According to reports, the bot failed to amend inaccurate information about a real person, and the corporation claimed it was unable to step in.
NOYB, or None Of Your Business, is an advocacy group that has filed a privacy complaint against OpenAI in Austria. According to Reuters, the complaint claims that the company’s ChatGPT bot regularly gave false information on a real person (who is not named in the complaint due to privacy concerns). This could be against EU privacy laws.
It is reported that the chatbot misspoke the user’s birthdate rather than just stating it was unsure about the answer. AI chatbots enjoy making things up with confidence and hoping that humans will not notice, much like politicians do. We refer to this phenomenon as a hallucination. But it is one thing when these robots invent components for a recipe; it is quite another when they invent information about actual people.
The complaint further claims that OpenAI declined to assist in removing the incorrect material, claiming that such a change could not be made in a technical sense. On specific prompts, the corporation did offer to filter or block the data.
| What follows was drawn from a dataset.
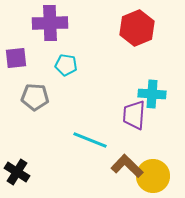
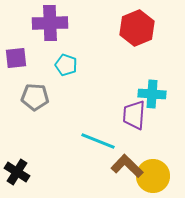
cyan pentagon: rotated 10 degrees clockwise
cyan line: moved 8 px right, 1 px down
According to TechCrunch, OpenAI’s privacy policy allows users to submit a “correction request” if they discover that the AI chatbot has produced “factually wrong information” about them. However, the business notes that it “may not be able to remedy the inaccuracy in every instance.”
This is more than simply a single complaint, as the chatbot’s propensity for fabrication may violate the General Data Protection Regulation (GDPR) in the area, which regulates the use and processing of personal data. In regards to personal information, EU citizens have rights, such as the ability to have inaccurate data updated. In certain situations, noncompliance with these requirements may result in severe financial penalties up to four percent of the global annual turnover. Authorities have the authority to mandate modifications to the way data is handled.
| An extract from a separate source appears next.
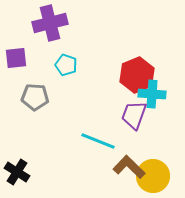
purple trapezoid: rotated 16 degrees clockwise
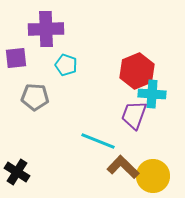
purple cross: moved 4 px left, 6 px down; rotated 12 degrees clockwise
red hexagon: moved 4 px up
brown L-shape: moved 6 px left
Maartje de Graaf, a data protection lawyer of NOYB, stated in a statement that “it is evident that firms are now unable to make chatbots like ChatGPT comply with EU law, when processing data about persons.” “A system cannot be utilized to generate data about individuals if it is unable to produce transparent and accurate outcomes. The law must be followed by technology, not the other way around.
The lawsuit also raised issues with OpenAI’s openness, claiming that the business withholds information about the origins of the personal data it generates and whether or not it is kept on file forever. This is especially crucial when it comes to information about private individuals.
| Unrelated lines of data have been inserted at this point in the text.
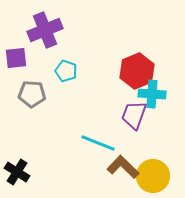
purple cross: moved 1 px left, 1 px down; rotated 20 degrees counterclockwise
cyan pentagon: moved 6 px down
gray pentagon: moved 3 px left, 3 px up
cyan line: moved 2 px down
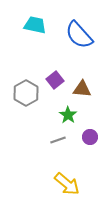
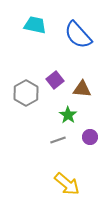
blue semicircle: moved 1 px left
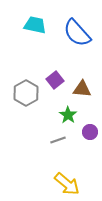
blue semicircle: moved 1 px left, 2 px up
purple circle: moved 5 px up
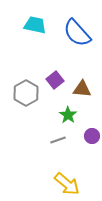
purple circle: moved 2 px right, 4 px down
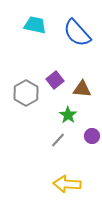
gray line: rotated 28 degrees counterclockwise
yellow arrow: rotated 144 degrees clockwise
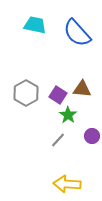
purple square: moved 3 px right, 15 px down; rotated 18 degrees counterclockwise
Once more, an advocacy organization has filed this complaint, and EU officials have not yet provided a response. Nonetheless, ChatGPT “occasionally creates plausible-sounding but wrong or nonsensical answers,” as OpenAI has already admitted. The Austrian Data Protection Authority has been contacted by NOYB, who has requested that they look into the matter.
Similar complaints have been made about the company in Poland, where ChatGPT is the subject of an investigation by the local data protection authority after a researcher was unable to acquire OpenAI’s assistance in correcting inaccurate personal information. According to the lawsuit, OpenAI violated the EU’s GDPR on a number of occasions in relation to privacy, data access rights, and transparency.
Italy is another. After looking into ChatGPT and OpenAI, the Italian data protection authority came to the conclusion that the company had broken the GDPR in a number of ways. This includes the propensity of ChatGPT to fabricate information about individuals. Prior to OpenAI making some software modifications, such as adding new user warnings and giving users the choice to refuse having their talks used to train the algorithms, the chatbot was technically outlawed in Italy. The Italian inquiry into ChatGPT is still ongoing even if it is no longer prohibited.
OpenAI reacted to the regulatory salvo given by Italy’s DPA, but it has not responded to this most recent complaint. The corporation stated, “We want our AI to learn about the world, not about specific individuals.” “We actively strive to restrict the amount of personal data used to train our algorithms, such as ChatGPT, which also rejects requests for individuals’ private or sensitive information.”